A new national poll commissioned by the Episcopal Church has found that nearly all Americans (98 percent) feel that there is at least some discrimination in the United States today.

In addition, African-American respondents (49 percent) are three times as likely as white respondents (16 percent) and Hispanic respondents (11 percent) to feel there is a “great deal” of discrimination.

To Katharine Jefferts Schori and others like her, every year is 1962.

“Despite major reforms, our culture continues to perpetuate discrimination in various forms,” said Episcopal Church Presiding Bishop Katharine Jefferts Schori. “Our churches and communities are critical motivators in encouraging change in these issues toward greater parity and acceptance.”

What the Presiding Bishop bases that on seems to be the leftist version of “name it and claim it.”  Discrimination becomes an incontrovertible fact the moment you think it is.

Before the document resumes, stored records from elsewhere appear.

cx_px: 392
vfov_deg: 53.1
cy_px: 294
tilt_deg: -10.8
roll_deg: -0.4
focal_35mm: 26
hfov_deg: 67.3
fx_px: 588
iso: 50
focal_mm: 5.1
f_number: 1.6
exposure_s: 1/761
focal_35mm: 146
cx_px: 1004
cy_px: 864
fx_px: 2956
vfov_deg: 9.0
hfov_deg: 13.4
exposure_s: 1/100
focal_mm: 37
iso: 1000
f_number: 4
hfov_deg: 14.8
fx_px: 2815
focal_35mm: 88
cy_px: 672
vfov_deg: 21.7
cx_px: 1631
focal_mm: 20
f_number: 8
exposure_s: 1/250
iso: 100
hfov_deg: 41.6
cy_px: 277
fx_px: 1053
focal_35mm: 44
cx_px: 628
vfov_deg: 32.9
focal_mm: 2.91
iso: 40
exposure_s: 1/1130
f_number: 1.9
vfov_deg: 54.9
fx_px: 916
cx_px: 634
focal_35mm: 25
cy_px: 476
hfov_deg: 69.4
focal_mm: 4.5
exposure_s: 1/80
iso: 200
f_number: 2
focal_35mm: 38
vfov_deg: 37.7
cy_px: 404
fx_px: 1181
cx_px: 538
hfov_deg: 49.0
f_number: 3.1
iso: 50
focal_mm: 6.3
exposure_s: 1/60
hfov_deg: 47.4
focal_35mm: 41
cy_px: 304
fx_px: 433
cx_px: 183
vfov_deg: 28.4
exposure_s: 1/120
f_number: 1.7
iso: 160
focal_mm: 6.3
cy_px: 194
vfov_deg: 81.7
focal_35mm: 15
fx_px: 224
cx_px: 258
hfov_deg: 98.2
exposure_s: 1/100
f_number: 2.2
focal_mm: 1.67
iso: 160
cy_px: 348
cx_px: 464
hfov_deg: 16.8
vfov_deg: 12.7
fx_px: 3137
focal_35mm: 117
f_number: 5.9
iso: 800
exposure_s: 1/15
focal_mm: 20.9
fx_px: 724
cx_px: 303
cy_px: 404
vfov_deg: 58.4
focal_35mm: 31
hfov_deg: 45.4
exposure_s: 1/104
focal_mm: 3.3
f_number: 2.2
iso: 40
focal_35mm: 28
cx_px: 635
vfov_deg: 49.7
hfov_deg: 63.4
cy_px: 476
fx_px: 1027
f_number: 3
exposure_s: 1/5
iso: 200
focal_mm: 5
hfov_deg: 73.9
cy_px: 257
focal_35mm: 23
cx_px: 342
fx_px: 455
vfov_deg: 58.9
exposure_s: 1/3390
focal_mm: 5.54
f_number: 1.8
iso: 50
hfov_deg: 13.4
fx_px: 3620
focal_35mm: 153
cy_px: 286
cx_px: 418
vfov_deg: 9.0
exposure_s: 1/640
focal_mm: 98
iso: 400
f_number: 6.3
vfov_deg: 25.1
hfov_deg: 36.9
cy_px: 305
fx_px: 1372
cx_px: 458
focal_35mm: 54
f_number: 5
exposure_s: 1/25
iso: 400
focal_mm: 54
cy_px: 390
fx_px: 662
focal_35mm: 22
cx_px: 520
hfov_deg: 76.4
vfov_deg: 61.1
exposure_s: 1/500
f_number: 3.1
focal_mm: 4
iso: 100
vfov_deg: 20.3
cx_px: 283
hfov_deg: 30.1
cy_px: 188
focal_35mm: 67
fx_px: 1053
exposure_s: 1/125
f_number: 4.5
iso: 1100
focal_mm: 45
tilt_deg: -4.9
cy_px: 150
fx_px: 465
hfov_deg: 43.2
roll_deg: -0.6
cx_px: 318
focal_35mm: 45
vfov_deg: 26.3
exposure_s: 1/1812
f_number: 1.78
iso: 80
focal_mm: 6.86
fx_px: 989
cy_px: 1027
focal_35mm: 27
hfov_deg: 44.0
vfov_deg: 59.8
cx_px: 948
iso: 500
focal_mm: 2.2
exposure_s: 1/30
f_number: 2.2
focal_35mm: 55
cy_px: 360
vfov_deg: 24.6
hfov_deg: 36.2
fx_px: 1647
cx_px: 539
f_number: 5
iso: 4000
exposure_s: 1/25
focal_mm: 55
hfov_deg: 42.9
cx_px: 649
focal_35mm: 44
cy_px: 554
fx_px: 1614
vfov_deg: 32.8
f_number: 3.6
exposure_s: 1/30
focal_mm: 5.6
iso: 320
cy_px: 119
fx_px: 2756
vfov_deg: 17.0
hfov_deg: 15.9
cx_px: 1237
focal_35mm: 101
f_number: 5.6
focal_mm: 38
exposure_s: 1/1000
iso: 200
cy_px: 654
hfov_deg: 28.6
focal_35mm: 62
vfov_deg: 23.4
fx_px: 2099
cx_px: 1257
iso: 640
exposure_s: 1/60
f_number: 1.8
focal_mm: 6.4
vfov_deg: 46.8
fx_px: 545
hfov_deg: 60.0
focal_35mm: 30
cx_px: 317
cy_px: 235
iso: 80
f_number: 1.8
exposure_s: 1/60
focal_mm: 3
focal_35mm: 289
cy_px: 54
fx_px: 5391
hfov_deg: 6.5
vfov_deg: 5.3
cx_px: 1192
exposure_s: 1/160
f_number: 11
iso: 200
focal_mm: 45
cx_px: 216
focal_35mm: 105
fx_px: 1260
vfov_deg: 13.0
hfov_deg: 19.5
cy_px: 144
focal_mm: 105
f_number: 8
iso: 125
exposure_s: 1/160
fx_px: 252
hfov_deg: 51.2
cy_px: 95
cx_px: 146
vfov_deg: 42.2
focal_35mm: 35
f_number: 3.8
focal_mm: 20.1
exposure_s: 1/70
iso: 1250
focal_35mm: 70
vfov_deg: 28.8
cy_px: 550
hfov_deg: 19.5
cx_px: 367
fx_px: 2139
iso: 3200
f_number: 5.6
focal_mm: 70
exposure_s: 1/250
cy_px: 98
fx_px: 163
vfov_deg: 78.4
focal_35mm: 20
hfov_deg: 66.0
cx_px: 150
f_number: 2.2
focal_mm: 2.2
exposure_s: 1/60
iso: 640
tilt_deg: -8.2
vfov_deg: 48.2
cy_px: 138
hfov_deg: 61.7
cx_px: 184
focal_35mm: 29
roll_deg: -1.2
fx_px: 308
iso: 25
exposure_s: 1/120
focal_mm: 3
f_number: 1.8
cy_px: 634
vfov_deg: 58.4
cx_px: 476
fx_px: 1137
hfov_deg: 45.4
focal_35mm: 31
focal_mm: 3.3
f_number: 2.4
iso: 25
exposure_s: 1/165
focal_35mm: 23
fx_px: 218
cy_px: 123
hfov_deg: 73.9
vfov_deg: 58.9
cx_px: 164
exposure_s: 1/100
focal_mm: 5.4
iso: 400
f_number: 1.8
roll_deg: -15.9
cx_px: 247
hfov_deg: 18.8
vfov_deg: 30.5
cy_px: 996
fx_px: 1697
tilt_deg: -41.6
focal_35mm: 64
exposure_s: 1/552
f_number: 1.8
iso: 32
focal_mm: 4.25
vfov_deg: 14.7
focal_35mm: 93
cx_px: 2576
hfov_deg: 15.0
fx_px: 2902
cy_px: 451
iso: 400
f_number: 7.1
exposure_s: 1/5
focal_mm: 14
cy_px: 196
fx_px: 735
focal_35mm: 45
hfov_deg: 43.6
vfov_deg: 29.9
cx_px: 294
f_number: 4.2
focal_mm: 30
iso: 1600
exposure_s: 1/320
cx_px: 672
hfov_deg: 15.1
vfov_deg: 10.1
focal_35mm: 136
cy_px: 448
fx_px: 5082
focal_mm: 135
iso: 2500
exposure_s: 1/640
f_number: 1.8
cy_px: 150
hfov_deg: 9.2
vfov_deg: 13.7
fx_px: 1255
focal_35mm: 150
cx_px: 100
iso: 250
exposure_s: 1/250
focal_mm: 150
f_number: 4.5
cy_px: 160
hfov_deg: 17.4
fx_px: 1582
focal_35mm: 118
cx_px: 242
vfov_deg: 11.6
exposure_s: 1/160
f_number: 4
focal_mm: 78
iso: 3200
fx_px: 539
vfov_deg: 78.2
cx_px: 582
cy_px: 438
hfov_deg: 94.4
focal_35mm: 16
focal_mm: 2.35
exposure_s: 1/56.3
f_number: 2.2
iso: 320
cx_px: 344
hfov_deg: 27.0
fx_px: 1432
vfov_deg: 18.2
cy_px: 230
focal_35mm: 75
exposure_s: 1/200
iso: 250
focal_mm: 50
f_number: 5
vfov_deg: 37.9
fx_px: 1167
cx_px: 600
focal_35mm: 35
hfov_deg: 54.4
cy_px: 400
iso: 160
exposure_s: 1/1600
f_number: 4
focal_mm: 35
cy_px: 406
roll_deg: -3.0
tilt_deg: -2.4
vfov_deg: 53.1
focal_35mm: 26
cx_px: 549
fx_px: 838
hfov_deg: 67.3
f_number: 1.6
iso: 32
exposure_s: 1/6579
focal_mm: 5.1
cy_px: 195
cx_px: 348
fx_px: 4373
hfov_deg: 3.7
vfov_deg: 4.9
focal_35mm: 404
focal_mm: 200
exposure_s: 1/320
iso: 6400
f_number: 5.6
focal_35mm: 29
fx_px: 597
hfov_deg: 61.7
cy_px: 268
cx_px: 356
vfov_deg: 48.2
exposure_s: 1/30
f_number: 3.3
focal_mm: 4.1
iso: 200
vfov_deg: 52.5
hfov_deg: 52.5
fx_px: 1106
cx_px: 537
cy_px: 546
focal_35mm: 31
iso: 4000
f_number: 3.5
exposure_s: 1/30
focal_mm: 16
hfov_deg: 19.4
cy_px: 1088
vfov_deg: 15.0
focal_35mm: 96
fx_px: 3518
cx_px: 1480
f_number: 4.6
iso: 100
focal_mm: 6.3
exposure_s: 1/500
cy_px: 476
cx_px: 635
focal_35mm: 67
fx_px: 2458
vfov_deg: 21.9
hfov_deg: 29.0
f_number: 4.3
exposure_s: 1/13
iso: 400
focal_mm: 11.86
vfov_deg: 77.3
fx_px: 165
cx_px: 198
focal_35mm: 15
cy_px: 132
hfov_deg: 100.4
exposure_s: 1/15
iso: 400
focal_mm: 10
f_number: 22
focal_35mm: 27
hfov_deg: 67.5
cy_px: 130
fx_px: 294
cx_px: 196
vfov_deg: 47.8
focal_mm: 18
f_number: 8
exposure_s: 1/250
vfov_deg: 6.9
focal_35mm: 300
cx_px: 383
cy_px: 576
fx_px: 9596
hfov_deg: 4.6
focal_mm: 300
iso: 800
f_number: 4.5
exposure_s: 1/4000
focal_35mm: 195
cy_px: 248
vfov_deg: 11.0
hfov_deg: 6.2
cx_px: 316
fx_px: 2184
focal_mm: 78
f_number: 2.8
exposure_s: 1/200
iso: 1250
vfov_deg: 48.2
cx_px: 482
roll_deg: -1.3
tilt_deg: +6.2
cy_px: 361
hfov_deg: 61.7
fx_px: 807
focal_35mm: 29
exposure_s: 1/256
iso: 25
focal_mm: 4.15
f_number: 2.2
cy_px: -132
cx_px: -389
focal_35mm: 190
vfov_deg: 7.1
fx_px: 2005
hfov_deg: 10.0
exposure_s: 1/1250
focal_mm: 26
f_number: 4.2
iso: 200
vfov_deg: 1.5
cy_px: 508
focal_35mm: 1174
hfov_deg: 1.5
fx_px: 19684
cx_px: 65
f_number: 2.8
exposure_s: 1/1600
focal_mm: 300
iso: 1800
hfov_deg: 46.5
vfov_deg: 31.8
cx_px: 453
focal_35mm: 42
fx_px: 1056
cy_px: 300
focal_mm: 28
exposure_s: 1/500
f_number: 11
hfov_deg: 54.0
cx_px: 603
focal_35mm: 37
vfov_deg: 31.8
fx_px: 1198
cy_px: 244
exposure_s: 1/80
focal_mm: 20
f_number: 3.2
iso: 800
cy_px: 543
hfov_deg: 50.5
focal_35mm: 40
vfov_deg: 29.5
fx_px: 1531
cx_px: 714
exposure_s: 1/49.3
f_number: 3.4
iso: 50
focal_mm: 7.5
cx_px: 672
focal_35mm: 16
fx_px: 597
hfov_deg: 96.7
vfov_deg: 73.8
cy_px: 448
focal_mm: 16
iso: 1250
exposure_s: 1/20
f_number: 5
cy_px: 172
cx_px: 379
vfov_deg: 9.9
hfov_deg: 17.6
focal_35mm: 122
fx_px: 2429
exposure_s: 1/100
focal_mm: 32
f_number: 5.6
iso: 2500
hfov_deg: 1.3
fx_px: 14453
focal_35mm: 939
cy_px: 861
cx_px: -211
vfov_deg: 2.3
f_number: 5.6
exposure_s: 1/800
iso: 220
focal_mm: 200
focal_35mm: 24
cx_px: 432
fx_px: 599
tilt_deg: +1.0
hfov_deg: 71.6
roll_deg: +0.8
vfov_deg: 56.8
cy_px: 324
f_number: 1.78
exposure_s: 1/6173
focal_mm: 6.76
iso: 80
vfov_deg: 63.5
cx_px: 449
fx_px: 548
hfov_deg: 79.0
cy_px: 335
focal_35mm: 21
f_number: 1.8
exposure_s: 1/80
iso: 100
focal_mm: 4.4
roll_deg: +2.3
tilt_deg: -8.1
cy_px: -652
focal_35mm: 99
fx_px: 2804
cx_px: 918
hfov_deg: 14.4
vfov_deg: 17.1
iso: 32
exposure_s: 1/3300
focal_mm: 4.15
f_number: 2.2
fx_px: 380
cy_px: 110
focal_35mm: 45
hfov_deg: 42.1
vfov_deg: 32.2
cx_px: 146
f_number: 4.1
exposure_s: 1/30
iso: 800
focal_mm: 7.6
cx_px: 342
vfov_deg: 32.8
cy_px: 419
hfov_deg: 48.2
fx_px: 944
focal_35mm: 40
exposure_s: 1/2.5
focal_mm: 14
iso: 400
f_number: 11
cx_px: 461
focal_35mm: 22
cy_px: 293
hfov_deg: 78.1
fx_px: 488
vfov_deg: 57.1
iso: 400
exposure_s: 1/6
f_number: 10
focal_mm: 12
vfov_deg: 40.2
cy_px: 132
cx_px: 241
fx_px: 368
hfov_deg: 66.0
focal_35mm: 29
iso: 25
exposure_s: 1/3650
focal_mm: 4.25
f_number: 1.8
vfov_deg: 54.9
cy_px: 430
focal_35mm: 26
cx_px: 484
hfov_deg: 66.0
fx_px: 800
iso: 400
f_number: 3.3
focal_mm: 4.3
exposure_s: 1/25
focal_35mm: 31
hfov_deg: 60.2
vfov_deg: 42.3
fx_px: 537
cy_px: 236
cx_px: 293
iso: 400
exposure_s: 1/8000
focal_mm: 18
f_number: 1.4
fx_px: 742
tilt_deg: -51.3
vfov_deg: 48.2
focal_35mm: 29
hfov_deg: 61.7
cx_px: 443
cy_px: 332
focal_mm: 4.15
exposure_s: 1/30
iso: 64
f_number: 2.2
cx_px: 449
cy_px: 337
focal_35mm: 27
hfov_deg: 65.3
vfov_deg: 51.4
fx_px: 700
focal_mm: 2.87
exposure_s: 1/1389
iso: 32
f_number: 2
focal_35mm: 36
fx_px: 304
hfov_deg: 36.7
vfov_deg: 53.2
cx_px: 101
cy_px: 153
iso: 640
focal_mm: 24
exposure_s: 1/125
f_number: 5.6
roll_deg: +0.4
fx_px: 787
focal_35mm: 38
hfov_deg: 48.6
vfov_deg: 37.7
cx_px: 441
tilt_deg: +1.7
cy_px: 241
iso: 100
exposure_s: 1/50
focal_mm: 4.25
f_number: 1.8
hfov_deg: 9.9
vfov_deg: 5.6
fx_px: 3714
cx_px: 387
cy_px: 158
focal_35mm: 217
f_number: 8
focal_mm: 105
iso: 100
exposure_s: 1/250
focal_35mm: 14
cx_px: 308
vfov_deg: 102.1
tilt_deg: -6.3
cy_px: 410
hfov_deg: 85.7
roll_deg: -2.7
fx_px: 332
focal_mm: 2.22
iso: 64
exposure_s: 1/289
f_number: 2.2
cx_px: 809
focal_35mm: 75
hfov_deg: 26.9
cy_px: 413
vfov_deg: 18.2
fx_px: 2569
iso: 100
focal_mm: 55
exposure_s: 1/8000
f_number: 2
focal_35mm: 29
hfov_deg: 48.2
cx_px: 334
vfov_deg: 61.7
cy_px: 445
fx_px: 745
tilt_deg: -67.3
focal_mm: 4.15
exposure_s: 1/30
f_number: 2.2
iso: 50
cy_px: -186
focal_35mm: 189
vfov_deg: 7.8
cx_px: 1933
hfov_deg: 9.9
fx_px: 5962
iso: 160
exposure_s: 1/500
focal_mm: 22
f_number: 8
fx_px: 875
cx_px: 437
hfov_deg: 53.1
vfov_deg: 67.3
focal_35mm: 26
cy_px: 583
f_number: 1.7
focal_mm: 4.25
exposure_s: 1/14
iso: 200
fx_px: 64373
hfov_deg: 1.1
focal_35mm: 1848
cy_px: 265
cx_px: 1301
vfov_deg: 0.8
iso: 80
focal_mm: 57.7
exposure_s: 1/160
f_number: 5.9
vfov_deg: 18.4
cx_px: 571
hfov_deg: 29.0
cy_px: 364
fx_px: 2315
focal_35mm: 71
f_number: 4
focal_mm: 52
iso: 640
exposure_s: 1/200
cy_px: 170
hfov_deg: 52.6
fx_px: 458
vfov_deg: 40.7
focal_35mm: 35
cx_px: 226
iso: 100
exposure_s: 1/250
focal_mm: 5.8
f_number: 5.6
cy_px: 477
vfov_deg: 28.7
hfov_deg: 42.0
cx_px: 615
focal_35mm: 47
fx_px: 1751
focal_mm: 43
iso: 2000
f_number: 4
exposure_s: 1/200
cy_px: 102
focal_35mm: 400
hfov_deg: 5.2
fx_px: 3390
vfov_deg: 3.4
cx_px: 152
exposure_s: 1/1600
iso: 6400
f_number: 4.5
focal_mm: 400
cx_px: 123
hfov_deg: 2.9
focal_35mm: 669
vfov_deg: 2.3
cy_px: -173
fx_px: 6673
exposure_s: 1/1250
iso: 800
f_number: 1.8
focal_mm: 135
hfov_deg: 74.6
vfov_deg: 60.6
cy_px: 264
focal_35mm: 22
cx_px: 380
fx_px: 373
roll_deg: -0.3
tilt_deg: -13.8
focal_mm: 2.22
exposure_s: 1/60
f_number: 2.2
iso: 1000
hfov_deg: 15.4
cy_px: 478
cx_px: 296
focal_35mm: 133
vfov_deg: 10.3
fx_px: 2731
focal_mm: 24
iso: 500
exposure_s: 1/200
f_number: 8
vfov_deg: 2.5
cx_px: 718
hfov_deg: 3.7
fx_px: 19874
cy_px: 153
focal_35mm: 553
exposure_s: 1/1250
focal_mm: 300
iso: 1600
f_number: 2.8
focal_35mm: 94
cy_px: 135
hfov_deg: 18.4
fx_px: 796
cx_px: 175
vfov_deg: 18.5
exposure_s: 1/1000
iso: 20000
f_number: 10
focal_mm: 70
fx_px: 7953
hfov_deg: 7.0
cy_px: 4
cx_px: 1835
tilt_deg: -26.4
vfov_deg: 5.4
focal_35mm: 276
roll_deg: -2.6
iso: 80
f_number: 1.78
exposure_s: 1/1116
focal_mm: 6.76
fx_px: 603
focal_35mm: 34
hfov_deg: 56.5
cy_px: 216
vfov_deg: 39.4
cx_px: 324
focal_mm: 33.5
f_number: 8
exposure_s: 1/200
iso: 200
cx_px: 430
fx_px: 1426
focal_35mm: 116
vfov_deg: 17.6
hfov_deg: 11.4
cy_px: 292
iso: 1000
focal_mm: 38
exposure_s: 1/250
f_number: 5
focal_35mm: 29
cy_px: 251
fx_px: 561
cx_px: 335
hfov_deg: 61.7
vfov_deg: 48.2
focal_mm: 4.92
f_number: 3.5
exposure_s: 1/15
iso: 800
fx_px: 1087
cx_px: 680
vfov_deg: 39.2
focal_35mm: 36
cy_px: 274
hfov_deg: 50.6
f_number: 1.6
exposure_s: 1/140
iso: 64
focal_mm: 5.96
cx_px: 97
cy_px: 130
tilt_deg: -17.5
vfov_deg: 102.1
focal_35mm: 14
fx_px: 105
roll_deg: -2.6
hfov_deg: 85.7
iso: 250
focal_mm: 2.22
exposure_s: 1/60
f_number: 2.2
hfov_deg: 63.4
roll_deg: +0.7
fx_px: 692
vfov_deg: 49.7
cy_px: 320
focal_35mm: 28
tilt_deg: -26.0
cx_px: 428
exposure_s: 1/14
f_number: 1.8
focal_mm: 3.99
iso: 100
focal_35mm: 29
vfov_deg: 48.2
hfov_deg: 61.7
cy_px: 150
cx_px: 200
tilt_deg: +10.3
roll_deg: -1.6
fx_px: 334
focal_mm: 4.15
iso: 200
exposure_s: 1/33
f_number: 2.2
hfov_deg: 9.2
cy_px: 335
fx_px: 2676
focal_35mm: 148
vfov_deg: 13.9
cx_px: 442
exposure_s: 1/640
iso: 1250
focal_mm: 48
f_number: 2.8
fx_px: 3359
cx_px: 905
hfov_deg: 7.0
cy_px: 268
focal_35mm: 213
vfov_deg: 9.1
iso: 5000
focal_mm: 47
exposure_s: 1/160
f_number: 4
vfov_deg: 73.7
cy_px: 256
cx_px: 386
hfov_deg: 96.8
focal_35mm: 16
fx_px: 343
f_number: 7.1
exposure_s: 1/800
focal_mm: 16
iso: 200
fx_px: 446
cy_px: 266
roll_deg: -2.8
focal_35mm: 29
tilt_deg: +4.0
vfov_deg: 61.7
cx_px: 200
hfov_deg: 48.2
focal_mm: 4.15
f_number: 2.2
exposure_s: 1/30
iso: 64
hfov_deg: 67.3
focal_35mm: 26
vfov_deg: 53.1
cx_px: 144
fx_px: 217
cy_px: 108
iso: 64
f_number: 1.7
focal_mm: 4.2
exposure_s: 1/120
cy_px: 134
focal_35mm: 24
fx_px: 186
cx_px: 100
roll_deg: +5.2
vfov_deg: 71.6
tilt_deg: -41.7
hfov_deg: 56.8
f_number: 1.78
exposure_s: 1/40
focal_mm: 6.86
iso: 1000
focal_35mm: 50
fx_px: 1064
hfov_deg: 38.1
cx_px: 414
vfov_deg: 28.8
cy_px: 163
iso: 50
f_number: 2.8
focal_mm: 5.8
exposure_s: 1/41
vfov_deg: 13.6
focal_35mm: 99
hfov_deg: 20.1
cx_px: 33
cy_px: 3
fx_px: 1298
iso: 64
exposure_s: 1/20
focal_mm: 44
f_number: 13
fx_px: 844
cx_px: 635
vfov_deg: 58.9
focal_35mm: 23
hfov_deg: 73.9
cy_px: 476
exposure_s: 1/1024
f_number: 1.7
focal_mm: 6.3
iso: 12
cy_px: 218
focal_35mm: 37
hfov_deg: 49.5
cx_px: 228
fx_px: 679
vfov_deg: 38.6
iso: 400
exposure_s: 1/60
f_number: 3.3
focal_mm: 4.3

Nearly seven in 10 Americans (69 percent) feel African-Americans are discriminated against, the highest of any race. In addition, six in 10 (63 percent) feel Hispanic Americans are discriminated against, while five in 10 (51 percent) feel Native Americans and nearly four in 10 (39 percent) feel whites are discriminated against.

Minority respondents in general feel that white Americans have gotten more, economically, than they deserve. African-American (58 percent) and Hispanic (49 percent) respondents are more likely than white respondents (28 percent) to agree that white Americans have garnered more economically than they deserve. This disparity was not nearly as prevalent when respondents were asked about other races receiving more economically than they deserve.

According to the results, one indication of differences in perceptions among races may be that many do not have close friends of other races. Hispanic (62 percent) and African-American (52 percent) respondents are more likely to strongly agree than white (41 percent) respondents that they can think of three close (non-family) friends of a race other than their own. People who live in the South (74 percent) and West (79 percent) are more likely to agree than those living in the Midwest (64 percent) or Northeast (65 percent) to agree.

The Episcopal Organization.  Where empiricism goes to die.